— Travail demandé —
a) S'il vous plaît, reformulez sous forme de liste le paragraphe de l'extrait sur l'indexation des loyers qui commence par « Mansour Khalife : Nous pensons », en gardant ses faits principaux.
b) Poursuivez l'extrait sur l'indexation des loyers à partir de sa dernière phrase, en un paragraphe.

— Extrait à lire —
**********

La grande force de l’actif immobilier en période d’inflation repose sur l’indexation des loyers. Mais jusqu’où est-elle possible dans un contexte économique très chahuté ?

Mansour Khalife : Nous pensons que l’inflation actuelle est purement exogène, car portée principalement par l’explosion des coûts de l’énergie. Par ailleurs, ce taux d’inflation devrait se tasser en 2023 sans pour autant voir les prix baisser. Ce qui nous rassure à ce stade, c’est que nous ne sommes pas engagés dans une spirale inflationniste qui provoquerait de grandes complications économiques : le taux de chômage n’a jamais été aussi bas partout en Europe, il n’y a pas de faillites annoncées, les entreprises ayant des difficultés à rembourser leur PGE sont aidées et les salaires progressent de façon limitée. Sur notre portefeuille d’actifs situé en Europe – nous gérons principalement du bureau, de la santé, de l’hôtellerie et du commerce –, les loyers ont augmenté en moyenne de 5 % en 2022, ce qui a parfaitement été accepté par nos locataires. Ce niveau est bien inférieur à l’inflation dans le centre et l’est de l’Europe, de l’ordre de 15 à 20 %, ou encore en Irlande, par exemple, où l’indexation intervient tous les cinq ans et peut atteindre des valeurs bien plus significatives.

**********

— Données extraites —
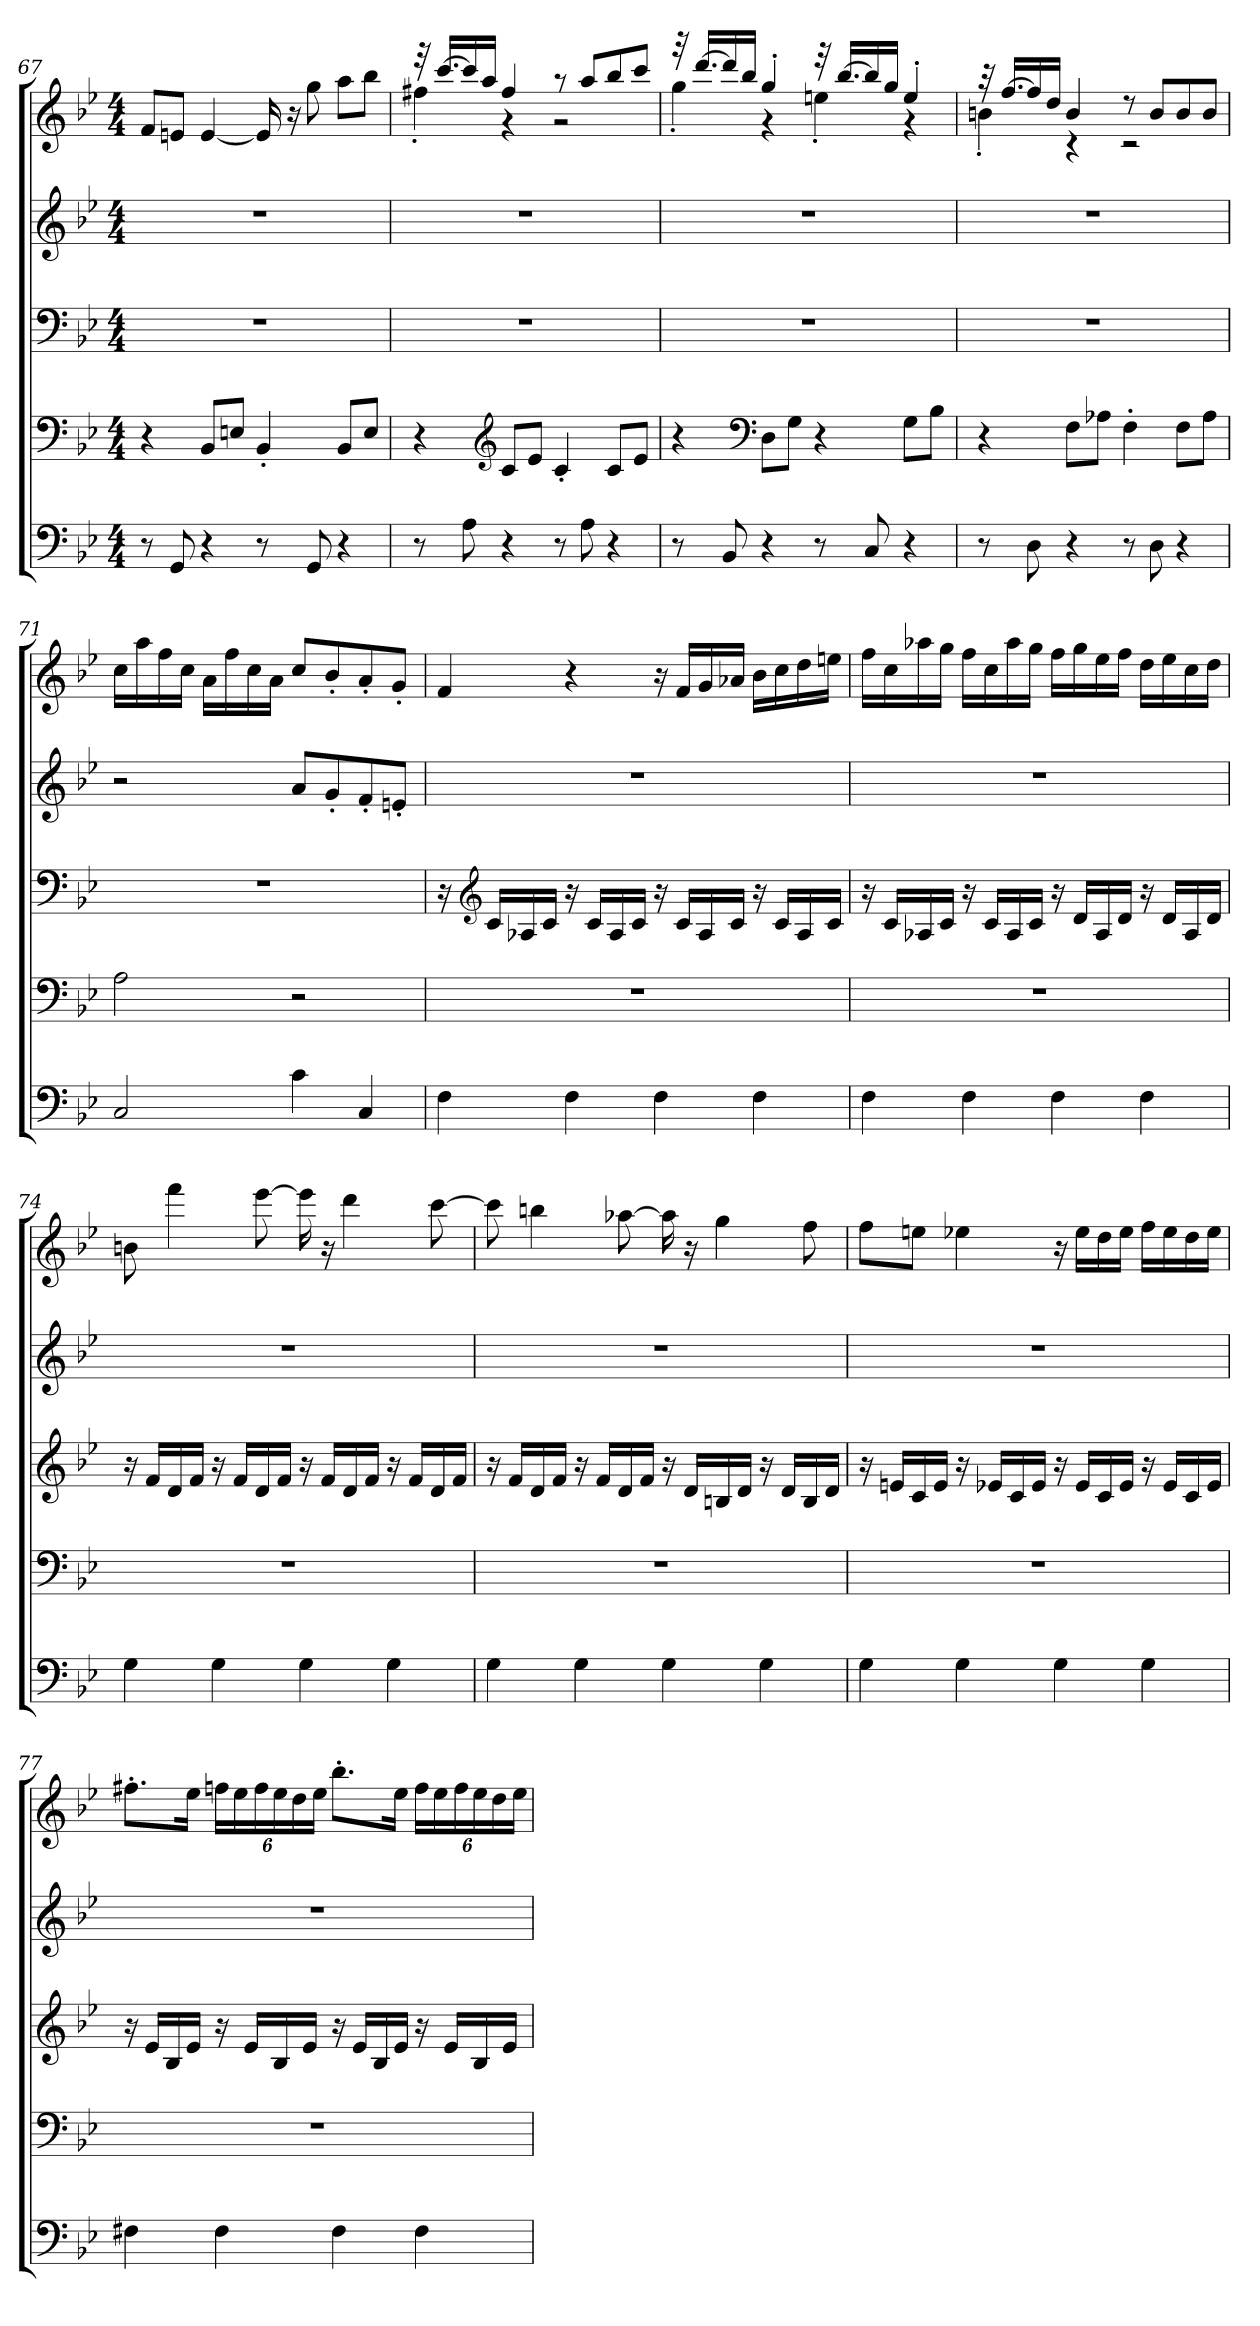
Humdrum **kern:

**kern	**kern	**kern	**kern	**kern
*part5	*part4	*part3	*part2	*part1
*staff5	*staff4	*staff3	*staff2	*staff1
*clefF4	*clefF4	*clefF4	*clefG2	*clefG2
*k[b-e-]	*k[b-e-]	*k[b-e-]	*k[b-e-]	*k[b-e-]
*M4/4	*M4/4	*M4/4	*M4/4	*M4/4
=67	=67	=67	=67	=67
8r	4r	1r	1r	8f/L
8GG/	.	.	.	8en/J
4r	8BB-/L	.	.	[4e/
.	8En/J	.	.	.
8r	4BB-'/	.	.	16e/]
.	.	.	.	16r
8GG/	.	.	.	8gg\
4r	8BB-/L	.	.	8aa\L
.	8E/J	.	.	8bb-\J
=68	=68	=68	=68	=68
*	*	*	*	*MM130
*	*	*	*	*^
8r	4r	1r	1r	32r	4ff#X'\
.	.	.	.	[16.ccc/LL	.
8A\	.	.	.	16ccc/]	.
.	.	.	.	16aa/JJ	.
*	*clefG2	*	*	*	*
4r	8c/L	.	.	4ff#/	4r
.	8e-/J	.	.	.	.
8r	4c'/	.	.	8r	2r
8A\	.	.	.	8aa/L	.
4r	8c/L	.	.	8bb-/	.
.	8e-/J	.	.	8ccc/J	.
!!LO:PB:g=z	!!
=69	=69	=69	=69	=69	=69
*	*	*	*	*MM130	*
8r	4r	1r	1r	32r	4gg'\
.	.	.	.	[16.ddd/LL	.
8BB-/	.	.	.	16ddd/]	.
.	.	.	.	16bb-/JJ	.
*	*clefF4	*	*	*	*
4r	8D\L	.	.	4gg'/	4r
.	8G\J	.	.	.	.
*	*	*	*	*MM130	*
8r	4r	.	.	32r	4een'\
.	.	.	.	[16.bb-/LL	.
8C/	.	.	.	16bb-/]	.
.	.	.	.	16gg/JJ	.
4r	8G\L	.	.	4ee'/	4r
.	8B-\J	.	.	.	.
=70	=70	=70	=70	=70	=70
*	*	*	*	*MM130	*
8r	4r	1r	1r	32r	4bn'\
.	.	.	.	[16.ff/LL	.
8D\	.	.	.	16ff/]	.
.	.	.	.	16dd/JJ	.
4r	8F\L	.	.	4b/	4r
.	8A-X\J	.	.	.	.
8r	4F'\	.	.	8r	2r
8D\	.	.	.	8b/L	.
4r	8F\L	.	.	8b/	.
.	8A-\J	.	.	8b/J	.
*	*	*	*	*v	*v
=71	=71	=71	=71	=71
*	*	*	*	*MM129
2C/	2A\	1r	2r	16cc\LL
.	.	.	.	16aa\
.	.	.	.	16ff\
.	.	.	.	16cc\JJ
.	.	.	.	16a\LL
.	.	.	.	16ff\
.	.	.	.	16cc\
.	.	.	.	16a\JJ
4c\	2r	.	8a/L	8cc/L
.	.	.	8g'/	8b-'/
4C/	.	.	8f'/	8a'/
.	.	.	8en'/J	8g'/J
!!LO:LB:g=z
=72	=72	=72	=72	=72
*	*	*	*	*MM130
4F\	1r	16r	1r	4f/
*	*	*clefG2	*	*
.	.	16c/LL	.	.
.	.	16A-X/	.	.
.	.	16c/JJ	.	.
4F\	.	16r	.	4r
.	.	16c/LL	.	.
.	.	16A-/	.	.
.	.	16c/JJ	.	.
4F\	.	16r	.	16r
.	.	16c/LL	.	16f/LL
.	.	16A-/	.	16g/
.	.	16c/JJ	.	16a-X/JJ
4F\	.	16r	.	16b-\LL
.	.	16c/LL	.	16cc\
.	.	16A-/	.	16dd\
.	.	16c/JJ	.	16een\JJ
=73	=73	=73	=73	=73
4F\	1r	16r	1r	16ff\LL
.	.	16c/LL	.	16cc\
.	.	16A-X/	.	16aa-X\
.	.	16c/JJ	.	16gg\JJ
4F\	.	16r	.	16ff\LL
.	.	16c/LL	.	16cc\
.	.	16A-/	.	16aa-\
.	.	16c/JJ	.	16gg\JJ
4F\	.	16r	.	16ff\LL
.	.	16d/LL	.	16gg\
.	.	16A-/	.	16ee-\
.	.	16d/JJ	.	16ff\JJ
4F\	.	16r	.	16dd\LL
.	.	16d/LL	.	16ee-\
.	.	16A-/	.	16cc\
.	.	16d/JJ	.	16dd\JJ
!!LO:PB:g=z
=74	=74	=74	=74	=74
*	*	*	*	*MM130
4G\	1r	16r	1r	8bn\
.	.	16f/LL	.	.
.	.	16d/	.	4fff\
.	.	16f/JJ	.	.
4G\	.	16r	.	.
.	.	16f/LL	.	.
.	.	16d/	.	[8eee-\
.	.	16f/JJ	.	.
4G\	.	16r	.	16eee-\]
.	.	16f/LL	.	16r
.	.	16d/	.	4ddd\
.	.	16f/JJ	.	.
4G\	.	16r	.	.
.	.	16f/LL	.	.
.	.	16d/	.	[8ccc\
.	.	16f/JJ	.	.
=75	=75	=75	=75	=75
4G\	1r	16r	1r	8ccc\]
.	.	16f/LL	.	.
.	.	16d/	.	4bbn\
.	.	16f/JJ	.	.
4G\	.	16r	.	.
.	.	16f/LL	.	.
.	.	16d/	.	[8aa-X\
.	.	16f/JJ	.	.
4G\	.	16r	.	16aa-\]
.	.	16d/LL	.	16r
.	.	16Bn/	.	4gg\
.	.	16d/JJ	.	.
4G\	.	16r	.	.
.	.	16d/LL	.	.
.	.	16B/	.	8ff\
.	.	16d/JJ	.	.
!!LO:LB:g=z
=76	=76	=76	=76	=76
4G\	1r	16r	1r	8ff\L
.	.	16en/LL	.	.
.	.	16c/	.	8een\J
.	.	16e/JJ	.	.
4G\	.	16r	.	4ee-X\
.	.	16e-X/LL	.	.
.	.	16c/	.	.
.	.	16e-/JJ	.	.
4G\	.	16r	.	16r
.	.	16e-/LL	.	16ee-\LL
.	.	16c/	.	16dd\
.	.	16e-/JJ	.	16ee-\JJ
4G\	.	16r	.	16ff\LL
.	.	16e-/LL	.	16ee-\
.	.	16c/	.	16dd\
.	.	16e-/JJ	.	16ee-\JJ
=77	=77	=77	=77	=77
*	*	*	*	*MM130
4F#X\	1r	16r	1r	8.ff#X'\L
.	.	16e-/LL	.	.
.	.	16B-/	.	.
.	.	16e-/JJ	.	16ee-\Jk
*	*	*	*	*Xbrackettup
4F#\	.	16r	.	24ffn\LL
.	.	.	.	24ee-\
.	.	16e-/LL	.	.
.	.	.	.	24ff\
.	.	16B-/	.	24ee-\
.	.	.	.	24dd\
.	.	16e-/JJ	.	.
.	.	.	.	24ee-\JJ
4F#\	.	16r	.	8.bb-'\L
.	.	16e-/LL	.	.
.	.	16B-/	.	.
.	.	16e-/JJ	.	16ee-\Jk
4F#\	.	16r	.	24ff\LL
.	.	.	.	24ee-\
.	.	16e-/LL	.	.
.	.	.	.	24ff\
.	.	16B-/	.	24ee-\
.	.	.	.	24dd\
.	.	16e-/JJ	.	.
.	.	.	.	24ee-\JJ
=	=	=	=	=
*-	*-	*-	*-	*-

**********

— Liste des réponses —
a)
- L'inflation actuelle est jugée purement exogène, portée surtout par l'explosion des coûts de l'énergie.
- Son taux devrait se tasser en 2023, sans que les prix baissent pour autant.
- Il n'y a pas de spirale inflationniste : chômage au plus bas partout en Europe, aucune faillite annoncée, aide aux entreprises qui peinent à rembourser leur PGE, hausse limitée des salaires.
- Sur le portefeuille européen géré (surtout bureau, santé, hôtellerie et commerce), les loyers ont augmenté en moyenne de 5 % en 2022, une hausse parfaitement acceptée par les locataires.
- Cette hausse reste bien inférieure à l'inflation du centre et de l'est de l'Europe (15 à 20 %). Elle est aussi plus faible qu'en Irlande, où l'indexation intervient tous les cinq ans et peut atteindre des valeurs bien plus significatives.

b)
Nous pensons que les locataires pourront absorber des indexations de loyers de 5 à 6 % par an. Le plus fort enjeu repose sur les charges immobilières, en particulier les coûts énergétiques, qui ont énormément augmenté. Nous observons toutefois un changement de comportements de nos locataires : ils renforcent leurs exigences sur l’efficience énergétique des actifs en réponse à l’inflation et sur les services. Sur la trentaine d’immeubles en portefeuille, nous avons eu ainsi trois à quatre demandes d’installation de panneaux photovoltaïques sur les terrasses, sans parler des réflexions en cours avec nos locataires sur l’optimisation du ratio « coût/performance » des actifs.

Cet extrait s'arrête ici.